Oil is back in with investors as hedge funds and big money flock back to the barrels. The weekly commitment of trader (COT) reported that crude futures traded by large speculators and hedge funds totaled a net position of 492,692 contracts in the data reported through January 31st, a gain of 10,169 contracts from the previous week. In fact, this is the third week in a row that big money has moved into crude oil, raising their interest by almost 12% in recent weeks even as U.S. oil rig counts and U.S. supply increases.
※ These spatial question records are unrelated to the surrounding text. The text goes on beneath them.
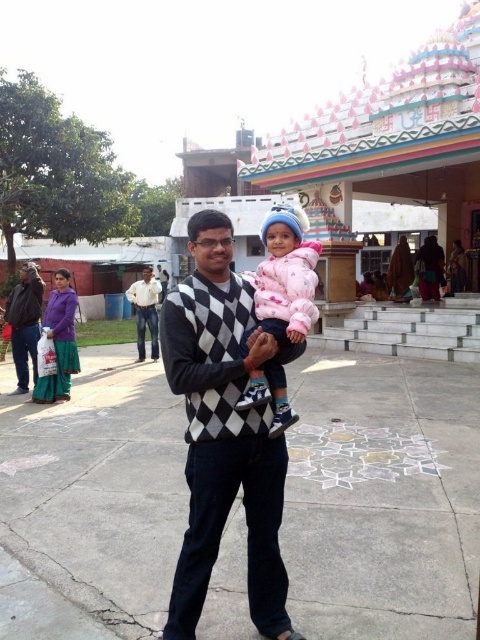
How much distance is there between pink fleece jacket at center and white cotton shirt at center?

pink fleece jacket at center is 34.66 feet away from white cotton shirt at center.

Is pink fleece jacket at center above white cotton shirt at center?

No.

The image size is (480, 640). I want to click on pink fleece jacket at center, so click(287, 275).

Find the location of a particular element. pink fleece jacket at center is located at coordinates (287, 275).

Can you confirm if argyle sweater at center is shorter than white cotton shirt at center?

Yes.

Is argyle sweater at center above white cotton shirt at center?

Incorrect, argyle sweater at center is not positioned above white cotton shirt at center.

Locate an element on the screen. argyle sweater at center is located at coordinates (224, 429).

Is purple cotton dress at lower left shorter than white cotton shirt at center?

Correct, purple cotton dress at lower left is not as tall as white cotton shirt at center.

Between point (67, 326) and point (144, 332), which one is positioned behind?

The point (144, 332) is more distant.

The width and height of the screenshot is (480, 640). I want to click on purple cotton dress at lower left, so click(60, 340).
The reason is that the big money is looking beyond the near-term glut and focused on a large OPEC production cut and rising global demand and increasing tension with Iran.

Even as the U.S. oil rig count rose by 17 to 583 rigs this week and is the highest since October of 2015, the big money knows it will take time for U.S. producers to erase the cuts that OPEC and non-OPEC players like Russia have already made. Rigs in the Permian basin are hot but in other formations we may have to see a higher price for oil to reignite the investment appetite.
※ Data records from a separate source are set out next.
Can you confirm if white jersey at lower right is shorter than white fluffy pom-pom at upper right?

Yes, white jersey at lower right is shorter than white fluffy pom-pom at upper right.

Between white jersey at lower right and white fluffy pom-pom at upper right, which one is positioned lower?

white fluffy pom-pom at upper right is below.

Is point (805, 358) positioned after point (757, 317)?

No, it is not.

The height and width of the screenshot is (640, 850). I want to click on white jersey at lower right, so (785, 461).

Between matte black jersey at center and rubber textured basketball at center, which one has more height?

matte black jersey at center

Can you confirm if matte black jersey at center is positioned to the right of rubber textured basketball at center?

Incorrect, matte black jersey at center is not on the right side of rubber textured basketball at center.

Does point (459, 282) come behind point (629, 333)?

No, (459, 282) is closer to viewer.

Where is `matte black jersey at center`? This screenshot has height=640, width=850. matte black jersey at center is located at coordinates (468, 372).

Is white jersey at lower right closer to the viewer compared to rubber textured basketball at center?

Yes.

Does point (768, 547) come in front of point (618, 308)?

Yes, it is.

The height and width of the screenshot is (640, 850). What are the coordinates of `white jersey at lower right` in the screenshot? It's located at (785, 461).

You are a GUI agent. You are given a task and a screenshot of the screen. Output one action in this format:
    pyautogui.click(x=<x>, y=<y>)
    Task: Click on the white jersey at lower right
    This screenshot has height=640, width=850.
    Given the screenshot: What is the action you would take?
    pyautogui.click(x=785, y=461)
Iran is launching another missile. President Trump called Iran a terrorist state, a charge that Russian President Vladimir Putin strongly disagrees with. Still the U.S. last week imposed sanctions on 13 individuals and 12 entities related to Iran's missile program. On Saturday Iran held a military exercise to test its missile and its radar system. Iran is also threatening Israel saying that if the U.S. attacks Iran, they will fire a missile at Israel. There are I24 reports that a senior Iranian official on Saturday warned that Tehran would immediately strike Israel if the United States "makes a mistake" as a war of words continued to escalate in the wake of Iran's ballistic missile testing and Washington's announcement of new sanctions in response. Mojtaba Zonour, a senior member of Iran's National Security and Foreign Policy Commission and a former Revolutionary Guards official, was quoted in Fars news agency as saying that, "only 7 minutes is needed for the Iranian missile to hit Tel Aviv.”
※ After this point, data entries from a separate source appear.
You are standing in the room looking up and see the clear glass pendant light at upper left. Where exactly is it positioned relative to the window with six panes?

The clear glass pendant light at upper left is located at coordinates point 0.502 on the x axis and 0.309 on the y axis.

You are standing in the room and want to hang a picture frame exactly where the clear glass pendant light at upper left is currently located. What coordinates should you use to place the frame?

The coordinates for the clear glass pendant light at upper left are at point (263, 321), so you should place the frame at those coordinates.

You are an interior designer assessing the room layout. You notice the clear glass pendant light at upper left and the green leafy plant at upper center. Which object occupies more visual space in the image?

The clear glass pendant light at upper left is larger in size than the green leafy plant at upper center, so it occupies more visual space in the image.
We continue to like the long side of oil on breaks. As we have said before, not only will OPEC comply with production cuts you will see demand exceed expectations both domestically and internationally. This is not you daddy’s cartel. Shale oil can’t replace OPEC cuts and it can’t replace projects that have been canceled that have a much slower production decline rate. The big money is looking beyond the current glut and focusing on a global market that is going to be tightening very quickly.

Gas prices have been falling but some are worried that a Donald Trump border tax would add to the cost of a gallon. If U.S. refiners, who like imported heavy oil, must pay a 20% tax then that tax would be passed on to consumers. This comes as ethanol production is running at record highs. Last week ethanol production averaged 1.061 million barrels per day (b/d) or 44.56 million gallons daily. That is up 10,000 b/d from the week before and a new record. It is the 14th week in a row with production above 1 million b/d. 

Brent crude prices are widening their premium over U.S. as well as Opec cuts and reduced North Sea production is widening the spread. Plus, oil from Nigeria and Libya have not proven to be reliable.

Natural gas is still getting hammered on warm weather. Forget that we did not add any gas rigs last week and production will continue to decline if prices do not start to rise. In the short term it is all about weather, in the long term it is a growing structural shortage.